A leading psychiatrist in the field of addiction treatment and research, Mindy Fullilove, M.D., of the New York State Psychiatric Institute and Columbia University, agrees strongly with the AIDS council's rebuke of the Clinton Administration. "These programs have been proven to be very valuable and should be a great help fighting the spread of HIV. Not everyone is able to get into a treatment program, and the result of this terrible inaction has been that the disease has spread needlessly," said Fullilove, who is also a member of the APA Council on Addiction Psychiatry.

It took little time after the council's report for battle lines to be drawn in Congress. Senator John Ashcroft (R-Mo.), recently touted as a Presidential candidate in 2000, issued a statement in which he rejected the AIDS council's plea to expand needle exchange programs. Unswayed by the studies showing no link to increased drug use, he warned that providing drug users with clean needles "is like giving bulletproof vests to bank robbers. This proposal would hurt kids, tear apart families, and damage the culture. . . . If Secretary Shalala falls for the clean-needles pitch, it would be a tragic new example of the Administration's cease-fire in the War on Drugs," Ashcroft said.
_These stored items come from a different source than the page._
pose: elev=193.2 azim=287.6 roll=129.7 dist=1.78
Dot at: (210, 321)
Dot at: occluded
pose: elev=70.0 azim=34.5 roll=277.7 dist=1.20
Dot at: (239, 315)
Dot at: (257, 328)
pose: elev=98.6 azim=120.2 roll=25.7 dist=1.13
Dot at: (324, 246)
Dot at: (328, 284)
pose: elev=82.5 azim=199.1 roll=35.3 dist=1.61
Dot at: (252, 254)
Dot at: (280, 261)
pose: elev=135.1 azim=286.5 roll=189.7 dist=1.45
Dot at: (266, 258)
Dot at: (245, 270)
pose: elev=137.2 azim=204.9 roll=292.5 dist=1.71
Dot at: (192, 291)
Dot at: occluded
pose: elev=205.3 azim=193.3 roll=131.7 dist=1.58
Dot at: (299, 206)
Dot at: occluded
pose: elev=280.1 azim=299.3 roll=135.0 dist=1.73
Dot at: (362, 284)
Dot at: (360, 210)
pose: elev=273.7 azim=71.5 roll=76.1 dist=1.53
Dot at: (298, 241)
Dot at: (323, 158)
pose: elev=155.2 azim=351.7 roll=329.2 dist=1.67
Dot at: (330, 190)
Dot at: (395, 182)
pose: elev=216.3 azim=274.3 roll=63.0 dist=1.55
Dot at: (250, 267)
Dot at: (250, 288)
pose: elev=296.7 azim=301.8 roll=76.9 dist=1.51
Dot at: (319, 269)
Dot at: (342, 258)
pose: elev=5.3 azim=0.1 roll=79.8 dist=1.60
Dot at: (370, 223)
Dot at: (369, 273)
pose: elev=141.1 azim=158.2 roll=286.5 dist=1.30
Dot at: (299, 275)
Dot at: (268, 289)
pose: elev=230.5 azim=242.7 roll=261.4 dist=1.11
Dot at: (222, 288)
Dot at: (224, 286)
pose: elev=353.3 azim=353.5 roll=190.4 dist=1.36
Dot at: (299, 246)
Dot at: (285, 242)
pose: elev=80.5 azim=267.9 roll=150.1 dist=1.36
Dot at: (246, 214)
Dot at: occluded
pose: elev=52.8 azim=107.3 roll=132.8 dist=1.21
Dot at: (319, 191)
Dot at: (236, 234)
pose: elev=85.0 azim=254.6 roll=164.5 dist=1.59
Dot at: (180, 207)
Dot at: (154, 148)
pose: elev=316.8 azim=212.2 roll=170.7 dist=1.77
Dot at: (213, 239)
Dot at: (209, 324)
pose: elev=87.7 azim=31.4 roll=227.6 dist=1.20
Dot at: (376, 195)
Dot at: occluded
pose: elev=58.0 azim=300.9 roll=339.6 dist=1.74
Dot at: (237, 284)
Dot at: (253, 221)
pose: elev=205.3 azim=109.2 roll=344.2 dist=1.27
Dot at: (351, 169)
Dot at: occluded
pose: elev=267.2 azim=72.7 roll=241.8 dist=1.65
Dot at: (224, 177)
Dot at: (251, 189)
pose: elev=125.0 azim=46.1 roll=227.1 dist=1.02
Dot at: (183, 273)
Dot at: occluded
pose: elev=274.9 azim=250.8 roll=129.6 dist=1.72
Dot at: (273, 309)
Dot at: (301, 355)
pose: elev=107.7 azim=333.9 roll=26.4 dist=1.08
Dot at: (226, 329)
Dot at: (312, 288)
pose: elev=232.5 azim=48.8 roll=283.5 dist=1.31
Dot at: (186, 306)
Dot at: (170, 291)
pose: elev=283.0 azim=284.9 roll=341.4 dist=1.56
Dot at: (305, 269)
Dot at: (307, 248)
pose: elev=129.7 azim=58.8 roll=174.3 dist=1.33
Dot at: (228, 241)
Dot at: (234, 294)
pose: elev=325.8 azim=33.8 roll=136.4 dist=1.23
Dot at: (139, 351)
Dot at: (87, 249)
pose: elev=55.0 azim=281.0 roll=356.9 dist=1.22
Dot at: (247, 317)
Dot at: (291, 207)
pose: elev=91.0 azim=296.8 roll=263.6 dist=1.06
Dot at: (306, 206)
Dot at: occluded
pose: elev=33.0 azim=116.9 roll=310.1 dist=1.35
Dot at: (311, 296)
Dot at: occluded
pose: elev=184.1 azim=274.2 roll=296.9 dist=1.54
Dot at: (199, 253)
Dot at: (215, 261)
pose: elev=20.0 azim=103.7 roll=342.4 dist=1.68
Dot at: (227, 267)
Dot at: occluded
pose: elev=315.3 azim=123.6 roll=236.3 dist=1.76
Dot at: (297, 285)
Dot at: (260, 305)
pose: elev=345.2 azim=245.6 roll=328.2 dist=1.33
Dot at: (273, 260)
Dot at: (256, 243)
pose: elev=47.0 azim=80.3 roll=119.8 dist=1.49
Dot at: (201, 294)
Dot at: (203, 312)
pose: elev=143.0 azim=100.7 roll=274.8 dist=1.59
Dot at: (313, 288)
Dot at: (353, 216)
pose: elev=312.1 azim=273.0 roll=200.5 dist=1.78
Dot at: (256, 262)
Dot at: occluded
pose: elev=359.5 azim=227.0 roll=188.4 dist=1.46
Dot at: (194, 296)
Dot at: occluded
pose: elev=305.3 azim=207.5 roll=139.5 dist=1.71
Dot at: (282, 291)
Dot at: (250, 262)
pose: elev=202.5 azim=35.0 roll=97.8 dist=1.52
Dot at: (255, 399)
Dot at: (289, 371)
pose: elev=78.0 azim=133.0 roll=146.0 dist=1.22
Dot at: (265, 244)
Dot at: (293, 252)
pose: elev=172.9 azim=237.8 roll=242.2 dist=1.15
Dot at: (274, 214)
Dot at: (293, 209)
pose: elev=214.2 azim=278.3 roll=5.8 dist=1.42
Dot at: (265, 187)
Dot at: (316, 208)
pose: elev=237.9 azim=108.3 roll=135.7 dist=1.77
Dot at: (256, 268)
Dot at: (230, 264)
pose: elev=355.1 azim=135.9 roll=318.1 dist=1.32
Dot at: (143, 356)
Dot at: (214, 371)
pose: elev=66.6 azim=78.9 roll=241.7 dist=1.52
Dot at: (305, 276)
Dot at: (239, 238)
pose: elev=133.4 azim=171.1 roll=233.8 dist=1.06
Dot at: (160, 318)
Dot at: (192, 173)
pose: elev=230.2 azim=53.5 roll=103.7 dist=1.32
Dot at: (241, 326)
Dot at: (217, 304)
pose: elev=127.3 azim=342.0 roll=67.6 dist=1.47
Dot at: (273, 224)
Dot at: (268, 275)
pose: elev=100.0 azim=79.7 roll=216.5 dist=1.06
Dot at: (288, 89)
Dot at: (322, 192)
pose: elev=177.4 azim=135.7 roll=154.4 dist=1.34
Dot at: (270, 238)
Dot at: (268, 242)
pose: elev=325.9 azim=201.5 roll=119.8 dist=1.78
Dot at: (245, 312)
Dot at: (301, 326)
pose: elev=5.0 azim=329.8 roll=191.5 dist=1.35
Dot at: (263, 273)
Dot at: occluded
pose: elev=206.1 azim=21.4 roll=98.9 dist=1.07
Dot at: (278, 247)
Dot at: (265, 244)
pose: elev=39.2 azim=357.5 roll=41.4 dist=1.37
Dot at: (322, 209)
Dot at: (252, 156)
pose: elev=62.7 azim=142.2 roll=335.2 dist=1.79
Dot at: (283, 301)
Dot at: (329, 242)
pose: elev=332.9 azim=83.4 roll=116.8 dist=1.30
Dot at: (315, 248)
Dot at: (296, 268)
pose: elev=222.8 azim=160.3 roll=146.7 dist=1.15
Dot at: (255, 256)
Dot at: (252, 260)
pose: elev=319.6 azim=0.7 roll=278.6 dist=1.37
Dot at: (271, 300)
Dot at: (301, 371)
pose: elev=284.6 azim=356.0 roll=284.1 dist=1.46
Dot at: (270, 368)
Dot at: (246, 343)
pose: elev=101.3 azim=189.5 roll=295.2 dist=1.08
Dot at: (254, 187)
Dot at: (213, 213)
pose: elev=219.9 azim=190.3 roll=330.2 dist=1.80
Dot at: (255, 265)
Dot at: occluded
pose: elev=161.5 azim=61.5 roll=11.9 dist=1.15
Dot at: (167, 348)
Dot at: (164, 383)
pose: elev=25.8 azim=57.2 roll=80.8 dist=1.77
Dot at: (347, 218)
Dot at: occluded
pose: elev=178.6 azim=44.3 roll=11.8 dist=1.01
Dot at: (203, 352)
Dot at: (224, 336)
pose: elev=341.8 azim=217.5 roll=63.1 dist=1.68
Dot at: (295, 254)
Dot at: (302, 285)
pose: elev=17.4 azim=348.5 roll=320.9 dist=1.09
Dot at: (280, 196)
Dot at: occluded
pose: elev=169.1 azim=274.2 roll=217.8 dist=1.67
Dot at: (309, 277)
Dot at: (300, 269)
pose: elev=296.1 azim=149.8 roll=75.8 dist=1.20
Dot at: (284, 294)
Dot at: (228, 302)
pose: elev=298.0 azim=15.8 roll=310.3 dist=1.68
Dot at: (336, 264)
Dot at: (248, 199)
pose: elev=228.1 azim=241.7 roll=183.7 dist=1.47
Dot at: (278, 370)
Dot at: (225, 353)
Representative Nancy Pelosi (D-Calif.), however, took the AIDS council's report as an opportunity to urge the Clinton Administration to certify that needle exchange programs are effective and do not increase drug use so the funding ban can be removed.

"The science is in. The findings are clear. The Administration has the evidence," she emphasized. "Secretary Shalala should exercise her authority and immediately lift the ban on federal funding of needle exchange programs."

The chair of APA's Commission on AIDS, Boston psychiatrist Marshall Forstein, M.D., is dismayed that in the face of a dramatic rise in HIV among injection drug users, partisan infighting is holding up approval of needle exchange programs.

"I am outraged that an intervention to save potentially thousands of lives is not being funded simply because of the political heat such an endorsement would create," he told Psychiatric News. "Do we imagine for one moment that if an intervention were available to prevent a catastrophic illness among members of Congress, even if it were politically 'hot,' that we would be witnessing such unconscionable neglect?"

The ban's Congressionally imposed time limit was scheduled to expire on March 31, but by that date neither Clinton nor Shalala had indicated whether the government would begin spending federal funds on this type of AIDS prevention effort. -K.H.